Now, let's see if there is any noticeable relationship between the value of a tree and its diameter at breast height.
import matplotlib.pyplot as plt
%matplotlib inline
plt.figure(figsize=(8, 8))
plt.scatter(df.dbh, df.value, s=2)
plt.title("DBH (inches) vs Value ($usd)")
This was slightly unexpected! Based on the smoothness of each of the branches in the plot, the value of a tree must be related to its DBH according to a formula. It seems that each branch in the scatterplot corresponds to a different set of genera or species:
f, axs = plt.subplots(1, 4, figsize=(16, 4))
axs[0].scatter(df.dbh, df.value, c=["red" if g == "Acer" else "blue" for g in df.genus], s=2)
axs[1].scatter(df.dbh, df.value, c=["red" if g == "Gleditsia" else "blue" for g in df.genus], s=2)
axs[2].scatter(df.dbh, df.value, c=["red" if g == "Quercus" else "blue" for g in df.genus], s=2)
axs[3].scatter(df.dbh, df.value, c=["red" if g == "Crataegus" else "blue" for g in df.genus], s=2)
f.suptitle("DBH (inches) vs Value ($usd)")
for ax, title in zip(axs, ["Acer", "Gleditsia", "Quercus", "Crataegus"]):
ax.set_title(title)
"Total value of trees on UChicago's campus: ${:,.2f}".format(df.value.sum())
A fun project might be to try to derive or create a model of the tree value formulas from the scatterplot.
Thinking about the next question, it seems hard to quantify if trees of the same type are planted "together" or not.

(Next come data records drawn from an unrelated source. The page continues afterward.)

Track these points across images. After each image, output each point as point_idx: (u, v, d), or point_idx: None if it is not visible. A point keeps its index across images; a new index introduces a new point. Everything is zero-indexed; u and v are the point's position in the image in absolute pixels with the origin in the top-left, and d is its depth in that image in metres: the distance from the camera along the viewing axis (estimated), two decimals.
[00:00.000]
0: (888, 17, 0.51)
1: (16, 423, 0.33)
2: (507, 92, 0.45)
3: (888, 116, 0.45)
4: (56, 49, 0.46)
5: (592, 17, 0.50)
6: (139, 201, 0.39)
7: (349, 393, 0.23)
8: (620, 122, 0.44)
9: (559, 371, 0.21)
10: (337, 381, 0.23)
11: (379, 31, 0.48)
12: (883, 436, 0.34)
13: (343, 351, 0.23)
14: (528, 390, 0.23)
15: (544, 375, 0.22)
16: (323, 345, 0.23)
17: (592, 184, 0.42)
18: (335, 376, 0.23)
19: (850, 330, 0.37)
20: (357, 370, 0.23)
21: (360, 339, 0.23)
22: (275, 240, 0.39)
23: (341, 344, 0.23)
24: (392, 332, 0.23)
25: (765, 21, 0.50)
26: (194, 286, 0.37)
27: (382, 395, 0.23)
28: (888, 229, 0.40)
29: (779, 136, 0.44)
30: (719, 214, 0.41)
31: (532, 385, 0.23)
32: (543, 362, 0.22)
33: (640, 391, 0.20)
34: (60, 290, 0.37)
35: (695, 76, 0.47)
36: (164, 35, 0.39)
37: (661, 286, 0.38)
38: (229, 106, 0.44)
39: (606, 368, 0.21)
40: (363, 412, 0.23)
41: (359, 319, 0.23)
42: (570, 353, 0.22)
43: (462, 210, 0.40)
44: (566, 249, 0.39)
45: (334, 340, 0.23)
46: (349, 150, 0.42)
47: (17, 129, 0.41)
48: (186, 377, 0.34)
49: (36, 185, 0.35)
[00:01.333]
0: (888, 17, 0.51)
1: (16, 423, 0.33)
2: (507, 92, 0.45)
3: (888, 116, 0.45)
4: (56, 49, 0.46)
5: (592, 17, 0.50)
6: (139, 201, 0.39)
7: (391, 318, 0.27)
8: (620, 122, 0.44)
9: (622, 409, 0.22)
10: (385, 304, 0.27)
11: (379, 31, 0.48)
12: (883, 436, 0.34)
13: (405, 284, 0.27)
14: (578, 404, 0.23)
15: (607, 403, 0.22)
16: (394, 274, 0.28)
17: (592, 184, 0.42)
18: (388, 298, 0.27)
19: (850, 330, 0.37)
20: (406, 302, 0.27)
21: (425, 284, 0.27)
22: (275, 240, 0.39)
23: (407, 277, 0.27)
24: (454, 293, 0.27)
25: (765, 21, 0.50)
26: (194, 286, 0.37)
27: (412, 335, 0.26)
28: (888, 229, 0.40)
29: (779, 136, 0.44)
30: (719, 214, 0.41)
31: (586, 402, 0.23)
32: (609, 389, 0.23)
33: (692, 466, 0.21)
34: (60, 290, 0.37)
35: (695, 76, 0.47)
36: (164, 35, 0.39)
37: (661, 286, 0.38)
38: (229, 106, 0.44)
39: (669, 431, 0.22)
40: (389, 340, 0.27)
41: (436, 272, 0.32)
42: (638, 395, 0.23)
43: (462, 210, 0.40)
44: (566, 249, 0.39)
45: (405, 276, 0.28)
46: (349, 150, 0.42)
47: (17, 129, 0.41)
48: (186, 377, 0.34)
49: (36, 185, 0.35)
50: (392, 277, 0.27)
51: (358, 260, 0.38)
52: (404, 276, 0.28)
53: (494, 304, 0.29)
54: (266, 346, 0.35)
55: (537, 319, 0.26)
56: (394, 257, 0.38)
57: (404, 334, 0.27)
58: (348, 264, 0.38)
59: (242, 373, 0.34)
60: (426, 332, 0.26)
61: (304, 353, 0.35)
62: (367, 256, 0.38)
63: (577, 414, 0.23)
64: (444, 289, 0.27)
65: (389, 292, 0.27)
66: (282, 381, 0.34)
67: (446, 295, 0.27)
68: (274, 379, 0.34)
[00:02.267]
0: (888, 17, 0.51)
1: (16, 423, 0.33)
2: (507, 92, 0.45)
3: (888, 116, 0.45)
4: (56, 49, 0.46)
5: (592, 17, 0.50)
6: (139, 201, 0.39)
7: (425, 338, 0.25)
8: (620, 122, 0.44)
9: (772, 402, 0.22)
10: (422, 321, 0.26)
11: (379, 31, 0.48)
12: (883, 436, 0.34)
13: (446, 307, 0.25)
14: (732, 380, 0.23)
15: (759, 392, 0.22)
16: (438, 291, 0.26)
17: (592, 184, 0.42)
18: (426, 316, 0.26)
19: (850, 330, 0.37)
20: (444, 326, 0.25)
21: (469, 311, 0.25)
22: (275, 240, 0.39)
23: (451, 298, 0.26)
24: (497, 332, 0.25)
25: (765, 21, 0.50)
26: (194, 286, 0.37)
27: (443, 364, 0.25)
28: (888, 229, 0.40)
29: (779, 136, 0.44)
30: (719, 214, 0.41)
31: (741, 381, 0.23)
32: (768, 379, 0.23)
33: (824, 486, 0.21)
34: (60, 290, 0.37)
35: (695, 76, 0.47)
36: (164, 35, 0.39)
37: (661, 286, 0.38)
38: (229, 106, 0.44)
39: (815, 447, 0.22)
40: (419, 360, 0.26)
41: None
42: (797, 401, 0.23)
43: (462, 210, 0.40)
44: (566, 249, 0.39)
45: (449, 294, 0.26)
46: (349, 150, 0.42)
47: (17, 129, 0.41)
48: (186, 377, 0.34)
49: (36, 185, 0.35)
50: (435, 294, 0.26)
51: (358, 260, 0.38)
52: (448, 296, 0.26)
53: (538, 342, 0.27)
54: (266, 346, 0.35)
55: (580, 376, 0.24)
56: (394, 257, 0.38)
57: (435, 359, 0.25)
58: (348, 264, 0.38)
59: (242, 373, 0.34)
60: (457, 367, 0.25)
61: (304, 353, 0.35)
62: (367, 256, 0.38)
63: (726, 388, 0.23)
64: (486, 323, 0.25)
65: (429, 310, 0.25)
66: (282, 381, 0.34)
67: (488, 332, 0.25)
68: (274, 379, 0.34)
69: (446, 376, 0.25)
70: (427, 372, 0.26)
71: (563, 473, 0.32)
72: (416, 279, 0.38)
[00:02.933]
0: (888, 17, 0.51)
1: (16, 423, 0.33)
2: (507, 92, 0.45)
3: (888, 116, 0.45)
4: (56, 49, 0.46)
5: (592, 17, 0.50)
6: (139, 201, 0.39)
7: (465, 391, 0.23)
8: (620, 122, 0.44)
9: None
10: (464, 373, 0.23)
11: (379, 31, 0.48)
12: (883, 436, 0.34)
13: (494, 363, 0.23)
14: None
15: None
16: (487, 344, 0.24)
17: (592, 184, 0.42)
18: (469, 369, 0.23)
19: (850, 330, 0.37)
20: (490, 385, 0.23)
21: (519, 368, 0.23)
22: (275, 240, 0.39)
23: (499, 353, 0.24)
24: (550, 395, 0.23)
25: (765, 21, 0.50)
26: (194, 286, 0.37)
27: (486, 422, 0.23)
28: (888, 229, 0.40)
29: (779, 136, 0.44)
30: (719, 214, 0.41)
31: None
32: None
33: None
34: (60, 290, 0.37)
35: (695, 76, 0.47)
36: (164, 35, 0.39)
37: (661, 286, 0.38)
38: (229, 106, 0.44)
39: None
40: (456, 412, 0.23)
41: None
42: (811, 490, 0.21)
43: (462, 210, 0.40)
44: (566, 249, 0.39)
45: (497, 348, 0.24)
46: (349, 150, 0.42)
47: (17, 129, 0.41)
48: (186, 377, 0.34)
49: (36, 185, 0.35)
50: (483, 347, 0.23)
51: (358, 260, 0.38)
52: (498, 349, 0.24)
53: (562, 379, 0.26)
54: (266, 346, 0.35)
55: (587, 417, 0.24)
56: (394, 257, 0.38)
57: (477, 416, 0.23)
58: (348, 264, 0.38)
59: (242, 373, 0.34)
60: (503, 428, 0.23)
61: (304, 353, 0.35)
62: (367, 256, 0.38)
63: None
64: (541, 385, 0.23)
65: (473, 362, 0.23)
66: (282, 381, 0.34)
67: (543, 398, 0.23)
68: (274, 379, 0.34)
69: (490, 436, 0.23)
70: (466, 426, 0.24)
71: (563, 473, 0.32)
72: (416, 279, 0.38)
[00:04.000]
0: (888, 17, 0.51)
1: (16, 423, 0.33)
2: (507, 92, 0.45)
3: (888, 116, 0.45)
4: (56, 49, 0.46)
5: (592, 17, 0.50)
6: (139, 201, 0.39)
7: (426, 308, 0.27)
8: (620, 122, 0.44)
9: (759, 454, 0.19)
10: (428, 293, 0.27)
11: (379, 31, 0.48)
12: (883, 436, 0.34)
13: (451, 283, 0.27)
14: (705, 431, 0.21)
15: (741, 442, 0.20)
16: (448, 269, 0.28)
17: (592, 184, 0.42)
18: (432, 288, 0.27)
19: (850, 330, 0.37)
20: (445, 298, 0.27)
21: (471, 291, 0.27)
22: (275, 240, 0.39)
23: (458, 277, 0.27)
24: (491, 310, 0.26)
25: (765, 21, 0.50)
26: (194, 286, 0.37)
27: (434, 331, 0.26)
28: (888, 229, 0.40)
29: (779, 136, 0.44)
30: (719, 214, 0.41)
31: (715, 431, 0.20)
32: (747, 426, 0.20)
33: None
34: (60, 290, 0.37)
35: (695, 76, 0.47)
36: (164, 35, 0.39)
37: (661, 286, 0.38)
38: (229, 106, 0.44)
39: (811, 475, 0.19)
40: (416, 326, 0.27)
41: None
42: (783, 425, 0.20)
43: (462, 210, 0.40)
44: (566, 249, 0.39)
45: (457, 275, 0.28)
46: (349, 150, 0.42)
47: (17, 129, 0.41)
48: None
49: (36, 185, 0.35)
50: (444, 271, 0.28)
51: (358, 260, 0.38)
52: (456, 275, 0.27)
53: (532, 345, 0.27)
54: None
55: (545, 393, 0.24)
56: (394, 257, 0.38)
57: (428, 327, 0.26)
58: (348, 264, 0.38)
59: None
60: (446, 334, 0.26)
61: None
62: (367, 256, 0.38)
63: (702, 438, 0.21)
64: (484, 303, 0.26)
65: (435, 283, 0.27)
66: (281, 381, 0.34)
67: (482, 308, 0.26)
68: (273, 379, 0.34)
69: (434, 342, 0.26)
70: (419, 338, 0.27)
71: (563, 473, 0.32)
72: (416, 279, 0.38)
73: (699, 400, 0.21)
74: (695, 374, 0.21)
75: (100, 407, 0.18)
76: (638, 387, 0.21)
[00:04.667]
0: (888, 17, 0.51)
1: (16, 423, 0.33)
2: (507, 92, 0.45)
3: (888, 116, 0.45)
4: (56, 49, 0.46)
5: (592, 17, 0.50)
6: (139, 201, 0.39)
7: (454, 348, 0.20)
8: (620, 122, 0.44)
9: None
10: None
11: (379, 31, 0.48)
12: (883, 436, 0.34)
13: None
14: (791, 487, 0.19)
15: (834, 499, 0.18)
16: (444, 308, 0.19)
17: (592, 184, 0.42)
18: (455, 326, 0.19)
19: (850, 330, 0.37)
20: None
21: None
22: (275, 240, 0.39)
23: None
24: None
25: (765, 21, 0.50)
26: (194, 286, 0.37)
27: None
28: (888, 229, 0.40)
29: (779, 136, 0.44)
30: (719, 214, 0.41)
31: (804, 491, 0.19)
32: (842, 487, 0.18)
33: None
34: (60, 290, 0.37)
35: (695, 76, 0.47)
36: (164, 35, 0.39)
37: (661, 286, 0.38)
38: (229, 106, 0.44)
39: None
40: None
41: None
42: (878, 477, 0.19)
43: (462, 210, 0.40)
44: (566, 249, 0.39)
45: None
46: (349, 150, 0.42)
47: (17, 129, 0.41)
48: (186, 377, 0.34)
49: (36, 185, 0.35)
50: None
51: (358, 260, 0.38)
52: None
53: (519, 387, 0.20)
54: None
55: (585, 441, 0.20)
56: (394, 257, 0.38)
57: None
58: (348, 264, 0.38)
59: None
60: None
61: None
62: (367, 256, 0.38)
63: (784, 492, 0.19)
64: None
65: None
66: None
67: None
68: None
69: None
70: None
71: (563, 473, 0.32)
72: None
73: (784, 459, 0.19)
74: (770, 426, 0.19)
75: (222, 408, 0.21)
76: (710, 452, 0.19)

Some trees of the same species might be planted in a row, like on a street, or some might be in a tight cluster in a courtyard. This is a question that is probably best answered visually. To see where different types of trees are planted on campus, we can plot their location using their latitude and longitude. We can make a rough plot using the geopandas library. Geopandas is a library that combines pandas and shapely (a geometric manipulation library), enabling you to perform geospatial analyses without GIS software. I won't discuss how to use geopandas or shapely here. If you're unfamiliar with them, I will write about them more in a future post.

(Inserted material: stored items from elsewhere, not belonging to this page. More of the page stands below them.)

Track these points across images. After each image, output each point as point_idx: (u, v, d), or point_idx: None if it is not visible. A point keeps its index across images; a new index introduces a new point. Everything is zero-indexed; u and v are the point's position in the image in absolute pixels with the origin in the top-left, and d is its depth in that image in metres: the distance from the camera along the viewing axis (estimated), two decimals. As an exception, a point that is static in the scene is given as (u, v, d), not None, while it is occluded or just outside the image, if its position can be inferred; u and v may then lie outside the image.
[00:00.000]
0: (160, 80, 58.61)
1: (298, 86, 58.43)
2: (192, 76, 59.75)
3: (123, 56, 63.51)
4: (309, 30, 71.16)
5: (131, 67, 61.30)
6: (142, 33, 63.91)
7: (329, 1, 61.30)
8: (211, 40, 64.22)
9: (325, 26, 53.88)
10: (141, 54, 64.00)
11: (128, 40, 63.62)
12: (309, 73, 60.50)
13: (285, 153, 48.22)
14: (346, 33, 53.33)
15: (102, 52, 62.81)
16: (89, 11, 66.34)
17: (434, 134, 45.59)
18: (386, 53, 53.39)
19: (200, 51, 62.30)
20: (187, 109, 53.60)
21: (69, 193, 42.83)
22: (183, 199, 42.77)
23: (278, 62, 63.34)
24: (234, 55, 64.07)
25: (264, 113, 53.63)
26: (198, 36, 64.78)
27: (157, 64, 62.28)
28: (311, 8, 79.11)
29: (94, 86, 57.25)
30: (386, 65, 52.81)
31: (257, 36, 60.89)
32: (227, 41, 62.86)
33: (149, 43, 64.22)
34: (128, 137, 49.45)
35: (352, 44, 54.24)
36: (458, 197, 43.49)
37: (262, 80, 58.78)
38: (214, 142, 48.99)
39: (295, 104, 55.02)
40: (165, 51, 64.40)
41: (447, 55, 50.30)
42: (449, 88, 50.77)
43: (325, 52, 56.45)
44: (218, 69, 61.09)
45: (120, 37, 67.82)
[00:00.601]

from shapely.geometry import Point
df["lat"] = df.lat.astype(float)
df["lon"] = df.lon.astype(float)
geometry = [Point(xy) for xy in zip(df.lon, df.lat)]
import geopandas as gpd
gdf = gpd.GeoDataFrame(df, geometry=geometry)
# Ginkgo trees
f, ax = plt.subplots(1, figsize=(15, 15))
gdf[gdf.genus != "Ginkgo"].plot(ax=ax, markersize=1)

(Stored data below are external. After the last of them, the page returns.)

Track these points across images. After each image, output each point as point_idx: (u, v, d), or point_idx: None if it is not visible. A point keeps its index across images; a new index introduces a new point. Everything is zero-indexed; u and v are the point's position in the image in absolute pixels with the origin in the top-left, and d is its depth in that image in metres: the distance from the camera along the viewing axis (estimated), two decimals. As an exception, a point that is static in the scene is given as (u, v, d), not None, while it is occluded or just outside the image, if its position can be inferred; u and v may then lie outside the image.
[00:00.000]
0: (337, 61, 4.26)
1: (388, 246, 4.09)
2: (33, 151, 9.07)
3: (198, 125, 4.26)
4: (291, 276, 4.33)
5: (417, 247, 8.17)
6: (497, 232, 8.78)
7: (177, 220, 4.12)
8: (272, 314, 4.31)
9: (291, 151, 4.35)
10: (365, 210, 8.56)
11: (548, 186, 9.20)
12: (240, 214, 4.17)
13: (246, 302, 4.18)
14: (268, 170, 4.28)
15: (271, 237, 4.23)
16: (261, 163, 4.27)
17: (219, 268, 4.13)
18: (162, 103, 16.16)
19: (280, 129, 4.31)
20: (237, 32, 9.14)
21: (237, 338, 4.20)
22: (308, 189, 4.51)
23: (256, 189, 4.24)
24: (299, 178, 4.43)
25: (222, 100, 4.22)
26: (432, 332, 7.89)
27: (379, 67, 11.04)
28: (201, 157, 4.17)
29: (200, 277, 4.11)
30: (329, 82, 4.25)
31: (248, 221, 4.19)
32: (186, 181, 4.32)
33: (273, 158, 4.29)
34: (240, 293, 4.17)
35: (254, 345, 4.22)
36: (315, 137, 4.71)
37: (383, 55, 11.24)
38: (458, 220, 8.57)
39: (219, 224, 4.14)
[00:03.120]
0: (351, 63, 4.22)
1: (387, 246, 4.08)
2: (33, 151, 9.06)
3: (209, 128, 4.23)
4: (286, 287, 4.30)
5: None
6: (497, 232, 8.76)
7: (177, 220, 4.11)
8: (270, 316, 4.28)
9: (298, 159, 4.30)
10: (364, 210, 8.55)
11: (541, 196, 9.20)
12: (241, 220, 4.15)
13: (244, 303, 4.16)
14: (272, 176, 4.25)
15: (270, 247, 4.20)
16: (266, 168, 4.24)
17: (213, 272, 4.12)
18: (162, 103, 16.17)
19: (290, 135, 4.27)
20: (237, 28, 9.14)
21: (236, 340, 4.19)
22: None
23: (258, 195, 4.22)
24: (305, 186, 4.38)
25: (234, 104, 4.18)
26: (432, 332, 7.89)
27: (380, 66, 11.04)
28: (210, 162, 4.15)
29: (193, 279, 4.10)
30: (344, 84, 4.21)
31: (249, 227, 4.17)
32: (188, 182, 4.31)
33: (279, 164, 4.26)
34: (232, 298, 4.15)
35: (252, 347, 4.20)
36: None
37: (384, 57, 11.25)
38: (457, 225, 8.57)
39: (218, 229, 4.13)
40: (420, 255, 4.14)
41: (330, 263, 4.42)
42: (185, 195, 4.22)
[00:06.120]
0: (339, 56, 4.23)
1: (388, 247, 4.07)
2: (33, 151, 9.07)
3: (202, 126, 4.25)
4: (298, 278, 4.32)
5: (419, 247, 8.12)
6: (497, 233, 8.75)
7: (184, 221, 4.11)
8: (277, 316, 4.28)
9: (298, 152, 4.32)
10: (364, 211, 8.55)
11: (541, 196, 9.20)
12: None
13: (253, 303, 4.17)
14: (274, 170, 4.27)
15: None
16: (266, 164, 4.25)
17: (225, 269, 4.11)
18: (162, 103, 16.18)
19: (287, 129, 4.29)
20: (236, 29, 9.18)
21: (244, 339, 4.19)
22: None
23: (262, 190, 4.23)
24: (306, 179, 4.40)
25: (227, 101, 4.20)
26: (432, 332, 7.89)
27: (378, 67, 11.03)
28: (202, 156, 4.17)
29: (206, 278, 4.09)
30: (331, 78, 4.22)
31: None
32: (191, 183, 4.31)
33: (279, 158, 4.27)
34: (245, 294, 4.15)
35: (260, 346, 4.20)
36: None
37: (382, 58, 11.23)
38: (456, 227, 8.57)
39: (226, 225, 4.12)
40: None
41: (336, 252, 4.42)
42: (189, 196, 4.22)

gdf[gdf.genus == "Ginkgo"].plot(ax=ax, markersize=1)
plt.show()
Ellis Avenue has a reputation for smelling bad—or at least had a reputation when I was in school. This was partially due to the smell of sewage from construction, but also from the many Ginkgo trees lining the street. The seeds of the female Ginkgo contain butyric acid, which give off an odor like rotten cheese or butter. The block of Ellis between 57th and 58th Streets stands out on the map: both sides of the street are flanked with Gingko. In fact, it appears that in several locations on campus, Ginkgo trees are planted in rows along streets or walkways.
# Oak trees
f, ax = plt.subplots(1, figsize=(15, 15))
gdf[gdf.genus != "Quercus"].plot(ax=ax, markersize=1)
gdf[gdf.genus == "Quercus"].plot(ax=ax, markersize=1)
plt.show()
To my surprise, oak trees are not evenly dispersed across campus. The main quad (centered at -87.6, 41.79) has a high density of oak trees, and there are several walkways and streets with tightly packed groups of oaks.
Future Visualizations¶
A couple ideas I have for visualizations to make in the future are:
- An interactive map with different colored or shaped markers indicating the location of common tree types. The goal would be to demonstrate how different tree types are dispered across campus.
- A pictograph with icons for different species' leaf shapes showing the breakdown of trees on campus.
- If possible, a graph showing the distribution of tree ages or planting years. I imagine there are formulas for determining tree age using its DBH and species.